Start of Records for this exercise

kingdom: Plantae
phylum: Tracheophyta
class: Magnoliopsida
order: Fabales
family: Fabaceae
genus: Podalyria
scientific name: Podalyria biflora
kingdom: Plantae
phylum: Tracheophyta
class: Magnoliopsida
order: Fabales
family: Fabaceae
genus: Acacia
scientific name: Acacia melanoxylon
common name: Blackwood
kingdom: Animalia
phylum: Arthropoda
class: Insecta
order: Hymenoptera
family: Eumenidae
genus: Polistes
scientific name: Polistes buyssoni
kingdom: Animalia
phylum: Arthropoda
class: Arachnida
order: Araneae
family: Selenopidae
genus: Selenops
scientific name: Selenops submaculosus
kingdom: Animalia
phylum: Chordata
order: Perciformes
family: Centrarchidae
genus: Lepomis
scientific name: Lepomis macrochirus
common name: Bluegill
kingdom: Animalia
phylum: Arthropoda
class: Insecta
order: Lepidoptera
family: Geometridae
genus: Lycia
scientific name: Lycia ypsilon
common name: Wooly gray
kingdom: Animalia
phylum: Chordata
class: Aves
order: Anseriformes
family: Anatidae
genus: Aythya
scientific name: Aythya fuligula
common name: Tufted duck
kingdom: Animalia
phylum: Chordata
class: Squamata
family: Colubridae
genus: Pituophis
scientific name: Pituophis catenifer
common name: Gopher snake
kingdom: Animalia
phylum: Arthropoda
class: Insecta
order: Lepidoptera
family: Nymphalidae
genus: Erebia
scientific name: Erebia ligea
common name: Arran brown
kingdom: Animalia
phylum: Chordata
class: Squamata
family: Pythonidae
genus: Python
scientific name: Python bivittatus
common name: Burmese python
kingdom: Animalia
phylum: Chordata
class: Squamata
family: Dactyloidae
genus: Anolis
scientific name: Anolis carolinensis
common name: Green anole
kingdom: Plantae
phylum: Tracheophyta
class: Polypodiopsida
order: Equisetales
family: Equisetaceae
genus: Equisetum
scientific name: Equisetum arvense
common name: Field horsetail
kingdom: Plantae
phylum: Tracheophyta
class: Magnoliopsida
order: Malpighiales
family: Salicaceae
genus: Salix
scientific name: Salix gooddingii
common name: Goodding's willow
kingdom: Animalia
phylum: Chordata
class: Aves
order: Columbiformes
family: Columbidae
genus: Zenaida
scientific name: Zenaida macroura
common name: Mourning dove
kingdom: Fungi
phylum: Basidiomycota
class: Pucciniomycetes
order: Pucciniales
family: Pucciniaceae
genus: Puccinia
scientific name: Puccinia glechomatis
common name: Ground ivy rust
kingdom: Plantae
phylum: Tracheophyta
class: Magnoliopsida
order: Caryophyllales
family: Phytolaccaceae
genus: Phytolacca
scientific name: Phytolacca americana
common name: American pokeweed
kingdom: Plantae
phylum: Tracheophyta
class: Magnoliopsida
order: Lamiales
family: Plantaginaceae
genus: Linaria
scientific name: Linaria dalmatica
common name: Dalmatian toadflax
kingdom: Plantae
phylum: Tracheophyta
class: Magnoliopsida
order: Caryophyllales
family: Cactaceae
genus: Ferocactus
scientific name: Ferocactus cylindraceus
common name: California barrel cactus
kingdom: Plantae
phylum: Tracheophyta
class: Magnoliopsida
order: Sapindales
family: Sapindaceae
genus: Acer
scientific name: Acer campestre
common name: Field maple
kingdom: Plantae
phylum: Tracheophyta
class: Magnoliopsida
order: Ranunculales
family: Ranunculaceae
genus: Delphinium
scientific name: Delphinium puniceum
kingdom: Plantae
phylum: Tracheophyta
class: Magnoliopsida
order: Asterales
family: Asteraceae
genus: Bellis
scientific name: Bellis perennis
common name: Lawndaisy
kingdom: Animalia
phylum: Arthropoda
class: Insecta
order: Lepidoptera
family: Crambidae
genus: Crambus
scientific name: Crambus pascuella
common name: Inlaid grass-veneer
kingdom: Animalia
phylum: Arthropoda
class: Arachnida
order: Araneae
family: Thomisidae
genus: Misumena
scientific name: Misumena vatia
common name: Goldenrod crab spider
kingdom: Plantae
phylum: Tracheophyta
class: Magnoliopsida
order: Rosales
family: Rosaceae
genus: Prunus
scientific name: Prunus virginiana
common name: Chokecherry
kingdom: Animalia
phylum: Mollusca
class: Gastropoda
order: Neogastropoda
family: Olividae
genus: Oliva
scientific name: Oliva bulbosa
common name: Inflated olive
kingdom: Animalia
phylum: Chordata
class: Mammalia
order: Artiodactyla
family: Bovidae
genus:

End of Records for this exercise

## Exercise task
Can you swap "common name" for "vernacular name" in the lines from the one containing "scientific name: Crambus pascuella" through the end of the listing, and give only those lines back with nothing else changed?

## Expected answer
scientific name: Crambus pascuella
vernacular name: Inlaid grass-veneer
kingdom: Animalia
phylum: Arthropoda
class: Arachnida
order: Araneae
family: Thomisidae
genus: Misumena
scientific name: Misumena vatia
vernacular name: Goldenrod crab spider
kingdom: Plantae
phylum: Tracheophyta
class: Magnoliopsida
order: Rosales
family: Rosaceae
genus: Prunus
scientific name: Prunus virginiana
vernacular name: Chokecherry
kingdom: Animalia
phylum: Mollusca
class: Gastropoda
order: Neogastropoda
family: Olividae
genus: Oliva
scientific name: Oliva bulbosa
vernacular name: Inflated olive
kingdom: Animalia
phylum: Chordata
class: Mammalia
order: Artiodactyla
family: Bovidae
genus:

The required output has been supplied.